64Cu-DOTHA2-PSMA, a Novel PSMA PET Radiotracer for Prostate Cancer with a Long Imaging Time Window

Abstract

Prostate cancer imaging and late-stage management can be improved with prostate-specific membrane antigen (PSMA)-targeting radiotracers. We developed a PSMA positron emission tomography (PET) radiotracer, DOTHA2-PSMA radiolabeled with 64Cu (T1/2: 12.7 h), to leverage its large imaging time window. This preclinical study aimed to evaluate the biological and imaging properties of 64Cu-DOTHA2-PSMA. Its stability was assessed in plasma ex vivo and in mice. Cellular behavior was studied for up to 48 h in LNCaP cells. Biodistribution studies were performed in balb/c mice for up to 48 h. Dynamic (1 h) and static (4 h and 24 h) PET imaging was completed in LNCaP tumor-bearing mice. 64Cu-DOTHA2-PSMA was stable ex vivo in plasma and reached cellular internalization up to 34.1 ± 4.9% injected activity (IA)/106 cells at 48 h post-injection (p.i.). Biodistribution results showed significantly lower uptake in kidneys than 68Ga-PSMA-617, our reference PET tracer (p < 0.001), but higher liver uptake at 2 h p.i. (p < 0.001). PET images showed 64Cu-DOTHA2-PSMA’s highest tumoral uptake at 4 h p.i., with a significant difference between blocked and non-blocked groups from the time of injection to 24 h p.i. The high stability and tumor uptake with a long tumor imaging time window of 64Cu-DOTHA2-PSMA potentially contribute to the prostate cancer theranostic approach and its local recurrence detection.

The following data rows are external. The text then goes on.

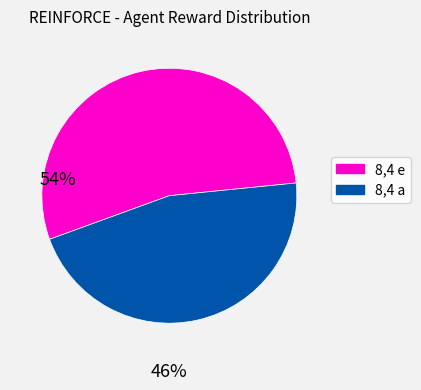

Does 8,4 a represent more than half of the total?

No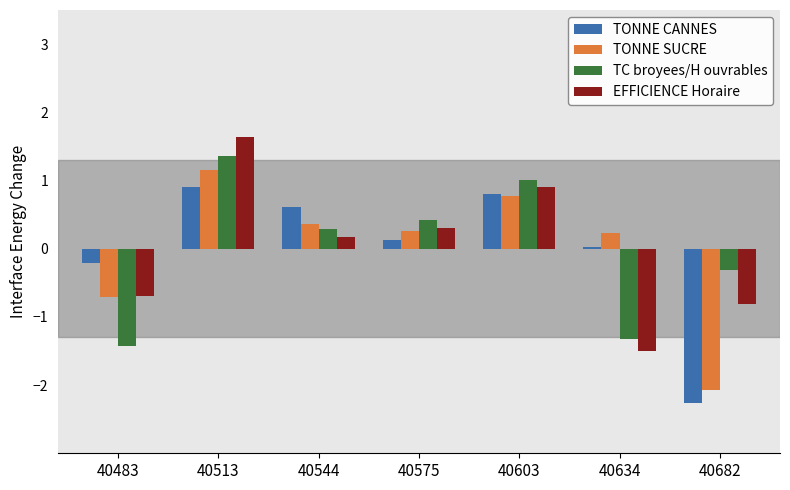

True or false: EFFICIENCE Horaire has a value of 0.2 at 40544.

True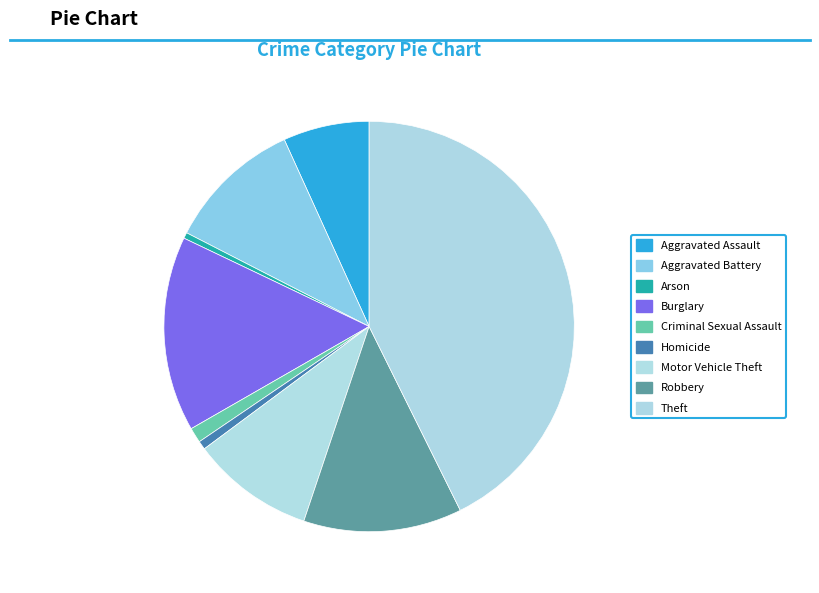

True or false: Aggravated Assault accounts for 1% of the total.

False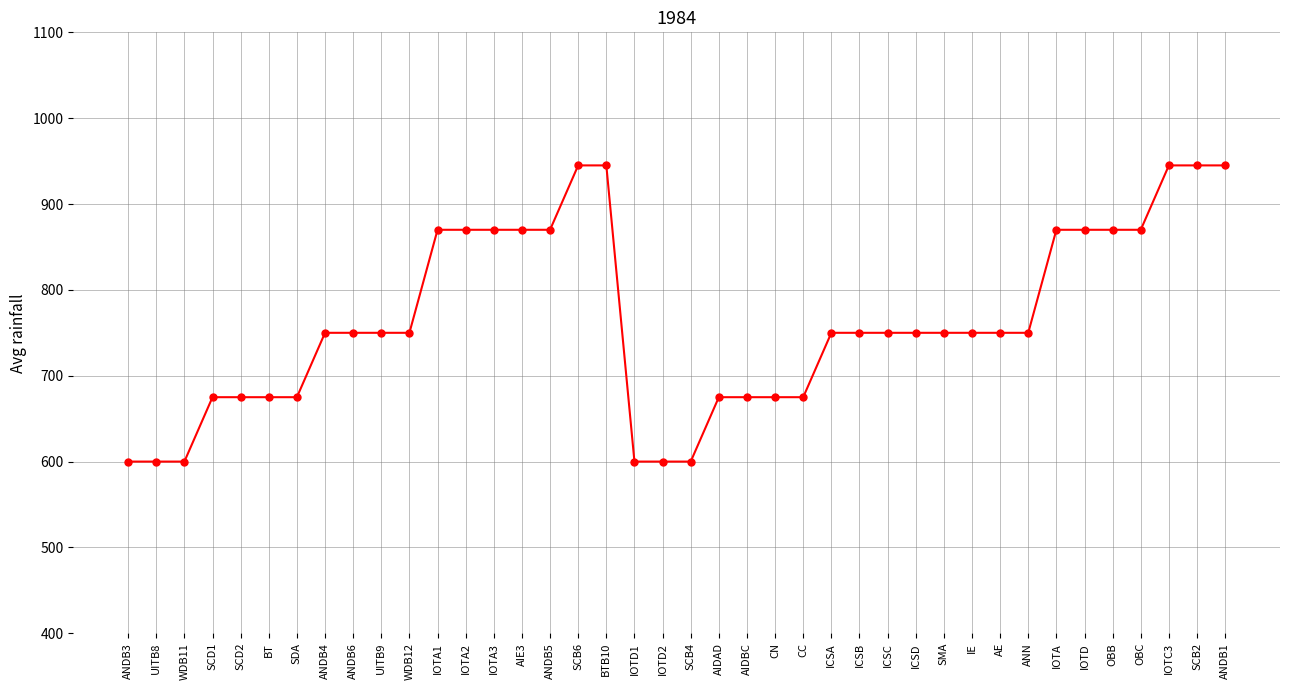

What is the sum of all values?

30555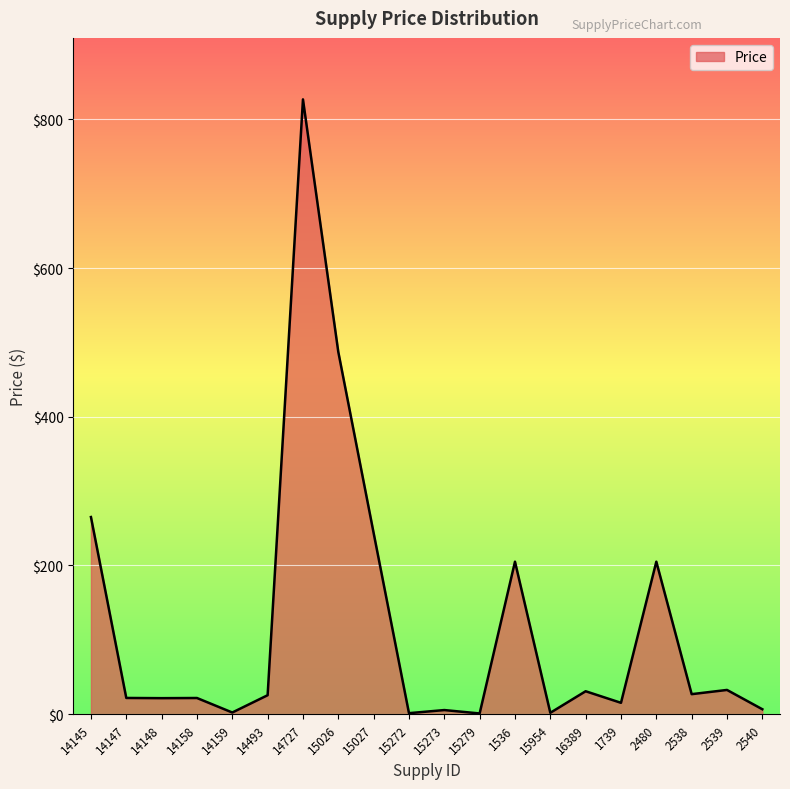

Does the chart display data point markers on the line(s)?

No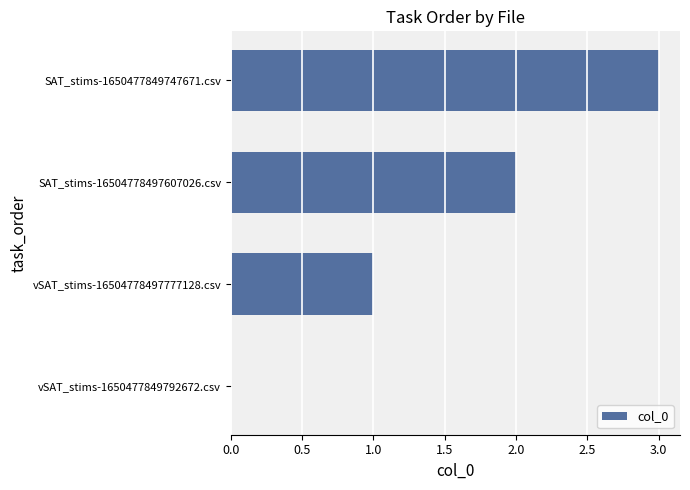

What is the sum of the values at SAT_stims-1650477849747671.csv and SAT_stims-16504778497607026.csv?

5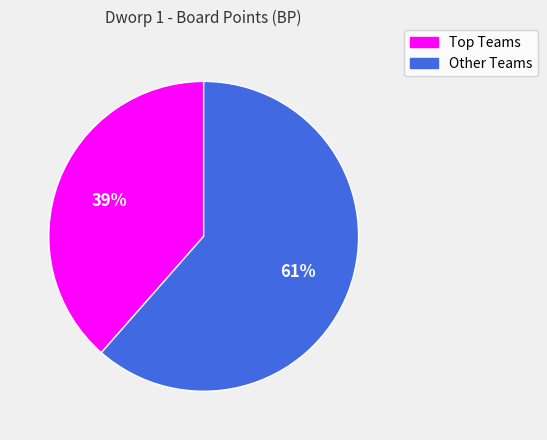

How many slices are in this pie chart?

2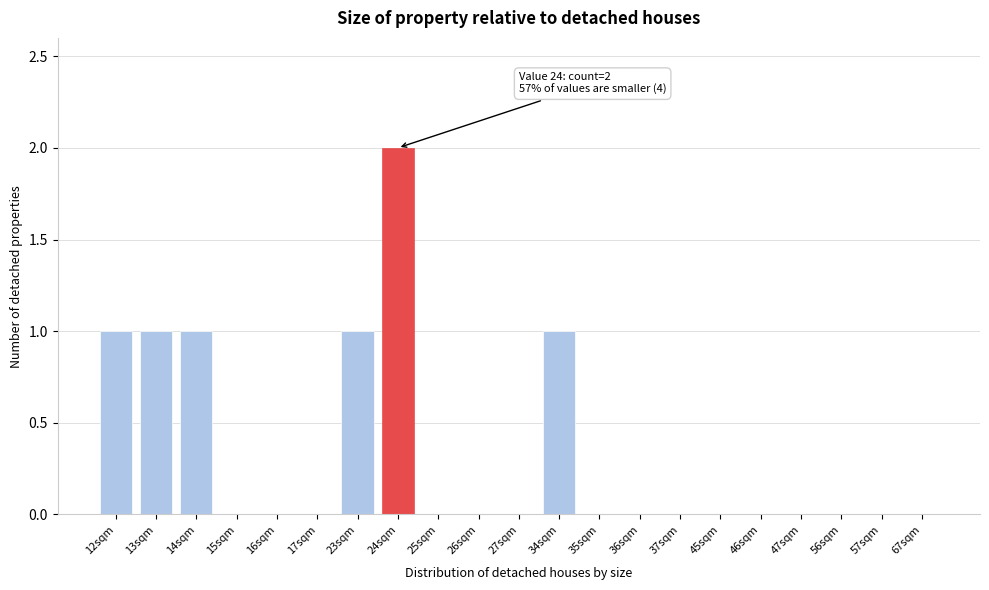

Reading left to right, list all the values displayed in this chart.

12sqm=1	13sqm=1	14sqm=1	15sqm=0	16sqm=0	17sqm=0	23sqm=1	24sqm=2	25sqm=0	26sqm=0	27sqm=0	34sqm=1	35sqm=0	36sqm=0	37sqm=0	45sqm=0	46sqm=0	47sqm=0	56sqm=0	57sqm=0	67sqm=0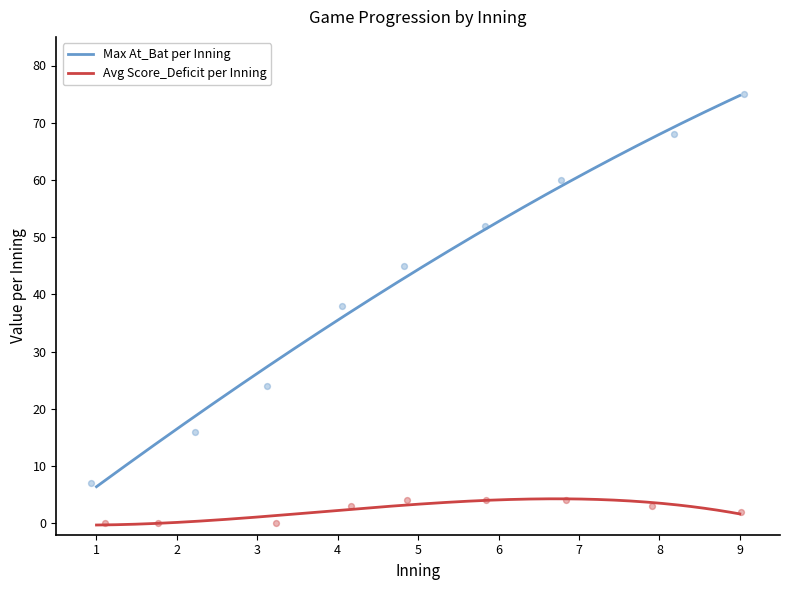

True or false: Avg Score_Deficit per Inning and Max At_Bat per Inning intersect in this chart.

False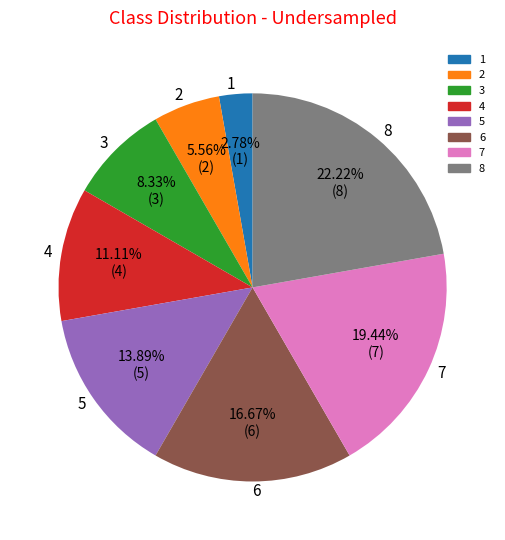

What is the ratio of the value at 1 to the value at 5?

0.2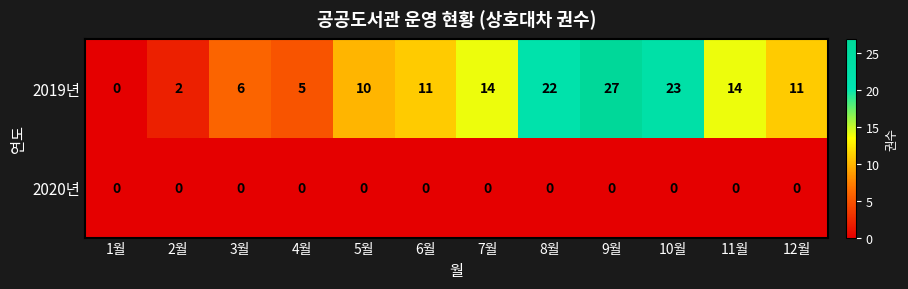

What is the sum of all 2019년 values?

145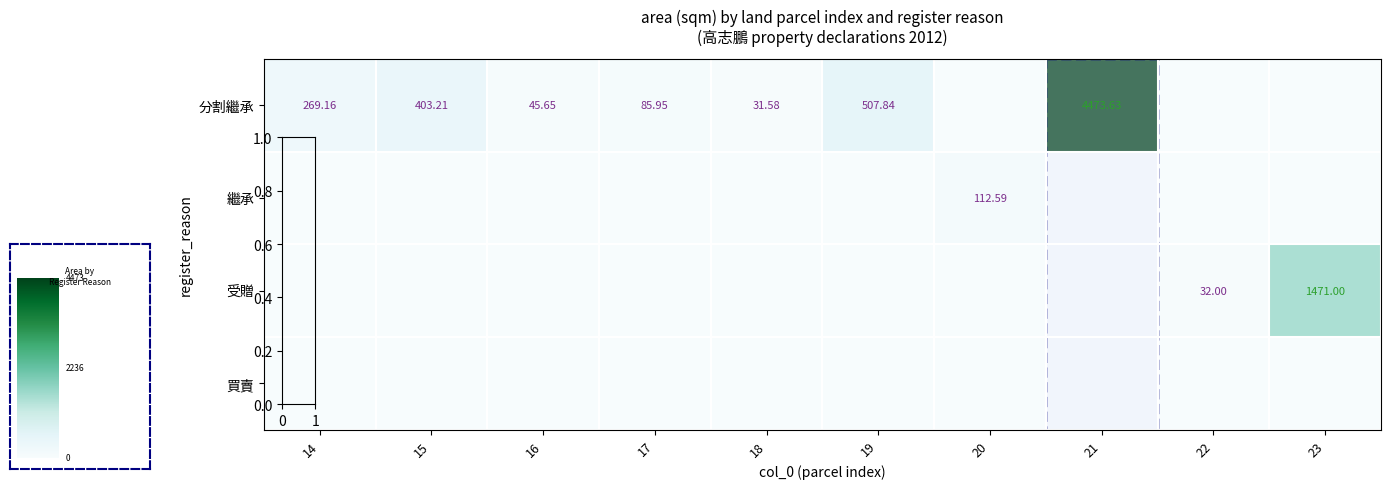

Where does the row_0 series first go above 85?

14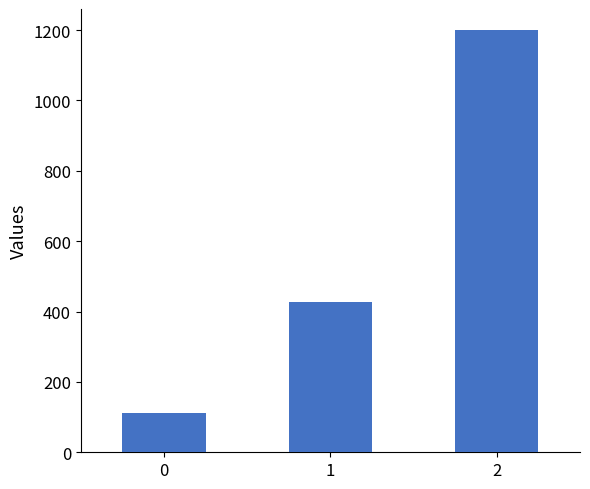

Rank the categories by value from highest to lowest.

2, 1, 0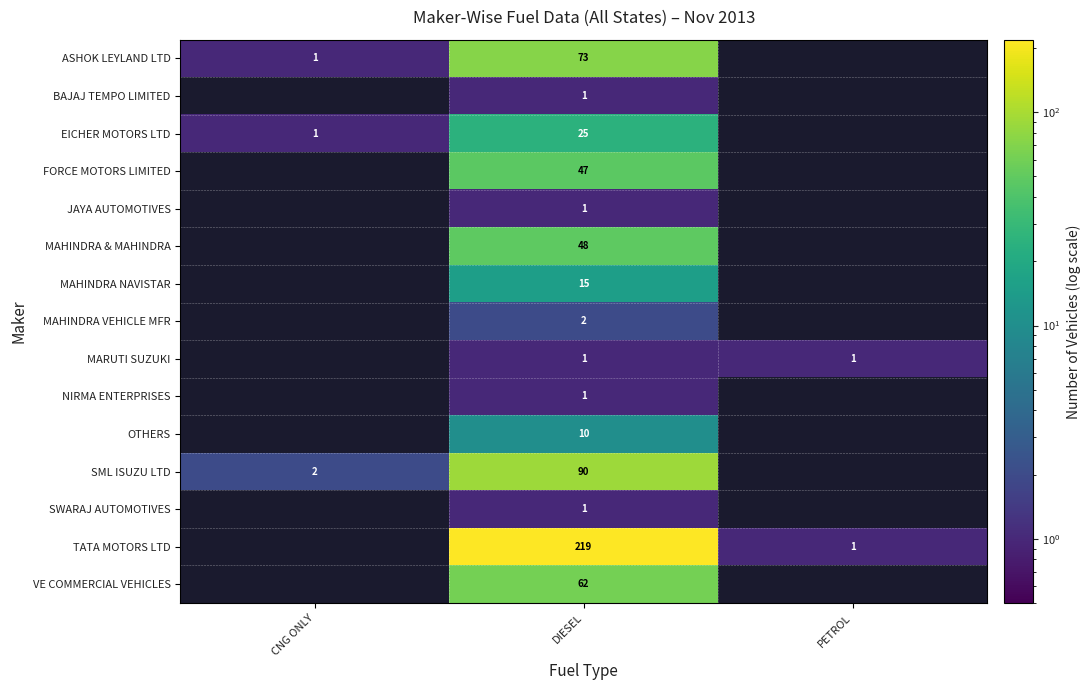

At which category is the sum across all series the highest?

DIESEL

Keywords: DOTHA2 chelator; PET imaging; PSMA; copper-64; prostate cancer; theranostic approaches.

Scheme 1

⁶⁴Cu-DOTHA₂-PSMA synthesis.

Figure 1

⁶⁴Cu-DOTHA₂-PSMA cellular uptake and internalization (a) in comparison with ⁶⁸Ga-PSMA-617 up to 2 h p.i. and (b) without comparison, up to 48 h p.i. (c) ⁶⁴Cu-DOTHA₂-PSMA retention in comparison with ⁶⁸Ga-PSMA-617 up to 2 h p.i. and (d) up to 48 h p.i. in human adenocarcinoma cells expressing PSMA (LNCaP). ⁶⁸Ga-PSMA-617’s uptake up to 2 h p.i. was significantly lower than ⁶⁴Cu-DOTHA₂-PSMA’s (a, p < 0.001), with no significant difference in internalization and efflux.

Figure 2

(a) ⁶⁴Cu-DOTHA₂-PSMA biodistribution of non-tumor-bearing balb/c mice up to 48 h p.i. and (b) in comparison with ⁶⁸Ga-PSMA-617. Complete, numerical data are presented as Supplementary Materials. For clarity, only significant differences are shown in (b). *: p < 0.05, **: p < 0.01, ***: p < 0.001.

Figure 3

Representative maximal intensity projections of ⁶⁴Cu-DOTHA₂-PSMA PET in LNCaP tumor-bearing mice without (a,c,e) and with (b,d,f) the co-injection of ^natCu-DOTHA₂-PSMA as a blocking agent. (a,b) Average frames from 40 to 60 min p.i. from dynamic scans; (c,d) 4 h p.i. 20 min static scan; (e,f) 24 h p.i 1 h static scan. The 1 mm³ 3D Gaussian smoothing was applied for presentation only. Tumors are identified by circles in (b) only.

Figure 4

Time–activity curves and histograms in (a,b) tumor, in kidney (c) calyxes and (d) cortex, (e,f) liver, and (g,h) muscle for the PET imaging of NOD-Rag1^null IL2rg^null (NRG) mice and (i) biodistribution following the last scan. Note the changes in the Y-axis for better visualization. For time–activity curves and biodistributions, only significant differences are shown for clarity. ns: nonsignificant, *: p < 0.05, **: p < 0.01, ***: p < 0.001.